I have been working on my websites… giving them a bit of a tidy up.  If you take a glance at the top menu you’ll see TEHI.  Just a reminder that this is a link to the Eleventh Hour Initiative (TEHI) site.  TEHI is a band I formed with Bill Ryan from the US of A.  In my re-jigging of that site I had cause to listen to our album, Escapism, with fresh ears.  My verdict is that it is an immense album.  We created an intelligent, yet populist album full of potential hits.    I am proud all over again with the project.

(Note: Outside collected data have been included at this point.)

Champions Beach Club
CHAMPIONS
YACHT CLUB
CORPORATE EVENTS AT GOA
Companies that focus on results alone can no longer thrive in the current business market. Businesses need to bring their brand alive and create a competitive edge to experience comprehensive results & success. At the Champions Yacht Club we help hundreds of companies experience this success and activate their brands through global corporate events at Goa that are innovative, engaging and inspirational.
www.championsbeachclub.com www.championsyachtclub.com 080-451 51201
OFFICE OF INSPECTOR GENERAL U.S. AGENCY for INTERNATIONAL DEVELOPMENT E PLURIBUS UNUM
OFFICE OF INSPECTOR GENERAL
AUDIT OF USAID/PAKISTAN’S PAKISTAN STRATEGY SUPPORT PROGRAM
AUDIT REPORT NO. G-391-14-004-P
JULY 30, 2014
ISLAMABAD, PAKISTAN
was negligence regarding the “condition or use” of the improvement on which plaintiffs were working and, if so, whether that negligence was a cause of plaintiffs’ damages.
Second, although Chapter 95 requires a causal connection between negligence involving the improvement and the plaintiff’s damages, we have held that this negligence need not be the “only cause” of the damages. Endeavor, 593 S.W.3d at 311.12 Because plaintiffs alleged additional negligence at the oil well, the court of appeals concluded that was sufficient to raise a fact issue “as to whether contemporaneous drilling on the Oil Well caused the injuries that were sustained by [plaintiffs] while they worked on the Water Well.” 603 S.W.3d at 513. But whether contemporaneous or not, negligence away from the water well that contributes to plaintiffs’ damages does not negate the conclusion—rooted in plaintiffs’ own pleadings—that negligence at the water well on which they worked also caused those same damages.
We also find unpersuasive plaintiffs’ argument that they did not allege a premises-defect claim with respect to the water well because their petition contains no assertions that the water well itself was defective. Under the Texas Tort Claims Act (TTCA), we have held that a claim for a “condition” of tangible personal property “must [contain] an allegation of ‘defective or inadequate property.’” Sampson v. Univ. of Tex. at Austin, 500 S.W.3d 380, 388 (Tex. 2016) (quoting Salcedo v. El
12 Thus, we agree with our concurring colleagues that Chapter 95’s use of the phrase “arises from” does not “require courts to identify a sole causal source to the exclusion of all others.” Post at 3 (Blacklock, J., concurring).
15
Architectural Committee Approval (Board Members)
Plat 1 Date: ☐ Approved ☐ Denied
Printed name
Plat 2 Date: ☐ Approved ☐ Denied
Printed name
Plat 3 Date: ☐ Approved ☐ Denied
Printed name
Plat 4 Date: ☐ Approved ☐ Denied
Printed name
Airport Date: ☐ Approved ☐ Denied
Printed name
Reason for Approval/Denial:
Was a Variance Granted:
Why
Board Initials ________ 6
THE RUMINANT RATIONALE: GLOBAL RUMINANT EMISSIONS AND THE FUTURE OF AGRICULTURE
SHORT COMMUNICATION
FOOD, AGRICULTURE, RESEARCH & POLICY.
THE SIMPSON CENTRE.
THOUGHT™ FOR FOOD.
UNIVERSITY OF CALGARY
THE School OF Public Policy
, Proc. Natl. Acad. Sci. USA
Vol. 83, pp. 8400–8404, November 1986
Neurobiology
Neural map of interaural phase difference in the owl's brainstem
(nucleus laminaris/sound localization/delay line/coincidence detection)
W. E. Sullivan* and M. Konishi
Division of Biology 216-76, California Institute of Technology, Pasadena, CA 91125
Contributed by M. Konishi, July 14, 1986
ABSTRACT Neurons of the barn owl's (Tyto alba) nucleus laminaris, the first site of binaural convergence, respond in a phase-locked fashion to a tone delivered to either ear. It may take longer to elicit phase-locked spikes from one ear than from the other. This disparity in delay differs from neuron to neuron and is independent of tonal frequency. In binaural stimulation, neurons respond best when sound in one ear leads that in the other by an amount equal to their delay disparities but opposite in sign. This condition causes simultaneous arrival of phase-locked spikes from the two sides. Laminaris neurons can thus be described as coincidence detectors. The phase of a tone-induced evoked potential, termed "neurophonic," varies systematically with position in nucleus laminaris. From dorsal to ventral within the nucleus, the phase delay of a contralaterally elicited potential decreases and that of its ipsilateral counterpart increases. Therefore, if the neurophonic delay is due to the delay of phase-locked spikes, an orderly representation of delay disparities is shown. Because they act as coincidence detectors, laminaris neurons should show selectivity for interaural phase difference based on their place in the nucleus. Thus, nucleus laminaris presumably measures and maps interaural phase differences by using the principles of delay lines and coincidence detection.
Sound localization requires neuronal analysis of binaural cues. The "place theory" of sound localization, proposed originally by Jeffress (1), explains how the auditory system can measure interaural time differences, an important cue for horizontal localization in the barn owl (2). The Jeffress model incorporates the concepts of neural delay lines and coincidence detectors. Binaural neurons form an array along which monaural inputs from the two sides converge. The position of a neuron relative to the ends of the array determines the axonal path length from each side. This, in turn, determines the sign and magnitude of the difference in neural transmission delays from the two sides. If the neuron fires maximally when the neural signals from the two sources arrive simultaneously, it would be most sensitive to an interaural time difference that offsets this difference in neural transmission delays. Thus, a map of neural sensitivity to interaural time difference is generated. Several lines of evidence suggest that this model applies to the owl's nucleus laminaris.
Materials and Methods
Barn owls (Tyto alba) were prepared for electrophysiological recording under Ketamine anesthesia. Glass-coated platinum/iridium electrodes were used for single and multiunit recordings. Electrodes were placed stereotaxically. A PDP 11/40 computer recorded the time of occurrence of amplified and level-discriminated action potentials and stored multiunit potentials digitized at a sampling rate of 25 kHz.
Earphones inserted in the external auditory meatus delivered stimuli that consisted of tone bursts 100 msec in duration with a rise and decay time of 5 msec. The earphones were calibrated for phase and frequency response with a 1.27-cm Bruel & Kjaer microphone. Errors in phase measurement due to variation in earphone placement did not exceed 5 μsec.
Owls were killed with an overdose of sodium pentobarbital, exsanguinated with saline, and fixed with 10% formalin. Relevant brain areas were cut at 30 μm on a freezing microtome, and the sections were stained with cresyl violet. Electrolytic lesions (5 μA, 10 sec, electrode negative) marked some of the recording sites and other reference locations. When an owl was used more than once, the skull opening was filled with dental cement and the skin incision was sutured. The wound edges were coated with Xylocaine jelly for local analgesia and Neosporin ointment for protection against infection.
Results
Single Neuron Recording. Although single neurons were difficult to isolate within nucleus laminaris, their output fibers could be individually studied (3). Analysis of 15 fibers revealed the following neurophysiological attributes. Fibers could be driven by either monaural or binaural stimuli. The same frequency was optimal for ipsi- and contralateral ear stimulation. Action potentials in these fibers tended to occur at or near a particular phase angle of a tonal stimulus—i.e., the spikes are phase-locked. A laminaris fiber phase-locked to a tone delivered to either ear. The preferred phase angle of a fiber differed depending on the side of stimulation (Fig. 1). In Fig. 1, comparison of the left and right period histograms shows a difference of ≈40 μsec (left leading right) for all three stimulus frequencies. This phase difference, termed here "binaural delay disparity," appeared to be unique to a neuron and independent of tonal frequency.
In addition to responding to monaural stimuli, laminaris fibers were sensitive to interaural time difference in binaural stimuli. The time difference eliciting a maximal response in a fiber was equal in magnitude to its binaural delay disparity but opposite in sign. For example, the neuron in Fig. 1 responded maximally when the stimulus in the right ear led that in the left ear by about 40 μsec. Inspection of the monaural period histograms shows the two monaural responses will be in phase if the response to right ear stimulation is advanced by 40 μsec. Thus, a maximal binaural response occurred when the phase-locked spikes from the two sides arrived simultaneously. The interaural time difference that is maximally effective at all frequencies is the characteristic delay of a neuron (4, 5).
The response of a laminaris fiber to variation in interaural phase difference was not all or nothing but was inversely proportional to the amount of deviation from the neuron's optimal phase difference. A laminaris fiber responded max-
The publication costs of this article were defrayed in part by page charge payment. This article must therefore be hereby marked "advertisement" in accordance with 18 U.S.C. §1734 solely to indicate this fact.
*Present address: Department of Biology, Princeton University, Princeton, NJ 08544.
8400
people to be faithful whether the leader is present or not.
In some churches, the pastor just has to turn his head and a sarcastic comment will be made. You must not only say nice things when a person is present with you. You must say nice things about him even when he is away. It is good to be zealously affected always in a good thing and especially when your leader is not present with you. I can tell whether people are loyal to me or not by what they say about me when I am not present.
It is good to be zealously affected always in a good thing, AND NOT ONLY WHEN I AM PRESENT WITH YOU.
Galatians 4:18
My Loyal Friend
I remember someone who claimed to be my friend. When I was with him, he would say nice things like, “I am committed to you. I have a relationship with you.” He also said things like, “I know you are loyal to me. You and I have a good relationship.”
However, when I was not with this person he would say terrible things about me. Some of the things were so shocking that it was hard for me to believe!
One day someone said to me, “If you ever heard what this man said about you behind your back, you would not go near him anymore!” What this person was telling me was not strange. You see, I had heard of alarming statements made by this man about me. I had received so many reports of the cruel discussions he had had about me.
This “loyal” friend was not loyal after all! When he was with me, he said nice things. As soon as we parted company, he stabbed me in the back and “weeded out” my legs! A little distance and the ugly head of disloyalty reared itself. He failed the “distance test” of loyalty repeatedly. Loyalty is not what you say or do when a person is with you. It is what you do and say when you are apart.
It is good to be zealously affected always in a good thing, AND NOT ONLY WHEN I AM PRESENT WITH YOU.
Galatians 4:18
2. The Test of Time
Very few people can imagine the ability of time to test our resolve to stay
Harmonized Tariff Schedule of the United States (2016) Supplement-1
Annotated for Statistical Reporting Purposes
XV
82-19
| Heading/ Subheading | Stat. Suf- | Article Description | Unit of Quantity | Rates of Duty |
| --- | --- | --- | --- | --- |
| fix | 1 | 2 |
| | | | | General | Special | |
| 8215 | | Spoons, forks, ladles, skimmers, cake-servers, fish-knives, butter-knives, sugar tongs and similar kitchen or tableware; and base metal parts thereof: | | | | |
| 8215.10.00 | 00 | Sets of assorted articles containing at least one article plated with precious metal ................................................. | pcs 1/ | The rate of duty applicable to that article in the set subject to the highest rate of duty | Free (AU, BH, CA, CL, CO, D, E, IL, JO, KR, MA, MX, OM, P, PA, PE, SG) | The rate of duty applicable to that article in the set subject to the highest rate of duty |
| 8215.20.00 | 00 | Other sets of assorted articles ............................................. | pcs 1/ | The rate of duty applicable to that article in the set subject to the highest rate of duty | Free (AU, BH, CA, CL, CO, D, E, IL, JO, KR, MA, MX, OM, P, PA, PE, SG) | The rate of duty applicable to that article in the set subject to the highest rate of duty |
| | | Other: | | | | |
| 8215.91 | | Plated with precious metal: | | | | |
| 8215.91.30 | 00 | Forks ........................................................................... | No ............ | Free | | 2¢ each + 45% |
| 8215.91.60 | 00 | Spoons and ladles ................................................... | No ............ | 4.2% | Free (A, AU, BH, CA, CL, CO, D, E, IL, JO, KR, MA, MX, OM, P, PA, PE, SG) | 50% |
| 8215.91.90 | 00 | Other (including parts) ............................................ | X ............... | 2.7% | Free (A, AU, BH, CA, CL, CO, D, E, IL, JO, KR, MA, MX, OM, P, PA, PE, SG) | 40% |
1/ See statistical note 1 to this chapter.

I enjoy the duality of Confession of the Whole School (COTWS) and the Eleventh Hour Initiative (TEHI).  I feel like I can create the hits and yet still have an outlet for my more esoteric product.  This site, and indeed COTWS itself, was created as a kind of protest to the typical website, and often, the typical band.  I want to share my thoughts… be completely open.  There is no place to hide here!  When it comes to TEHI I have pulled back slightly.  TEHI is a solid band project.  There is not the same need for being so straight with you.  TEHI is the result of a hive mind – in a way impenetrable.  And perhaps necessarily so…

Anyway, as we’re discussing openness, I would like to remind you of a recent COTWS song…  Sweetheart it’s me.  Quote:

 “I haven’t heard a total loss of self respect like this since Jacques Brel’s ‘ne me quitte pas’. ” – John Hollingum.

Having listened to the song in question… all I can say is that this short review may be the greatest musical compliment I have yet received.

 

Don’t stay in the water for too long!

Good evening my friends.  Long time no type.  I have been beavering away on a new song… a song that is currently sounding fantastic even though it is far from finished.  This is a kind of polar opposite to the previous song – Rust – in that this one is taking some time.  Or rather I’m taking time on it.  Short doses… here and there… periods of time that when combined will probably add up to no more than a standard song.  But I’m dipping in and out… in a similar manner to the way in which I wrote an old track called Dorian Gray.  That particular song took many years of toes in the water to complete.  This one will be much (much!) quicker to get the hell out of that bath tub… but it has definite echoes of Mr Gray.  I’m hoping the painting hidden in my house will still give me the Devil’s luck as that original song, Dorian Gray, has turned out to be my most popular song.  Unexpectedly so.  But I do enjoy a tale of the unexpected.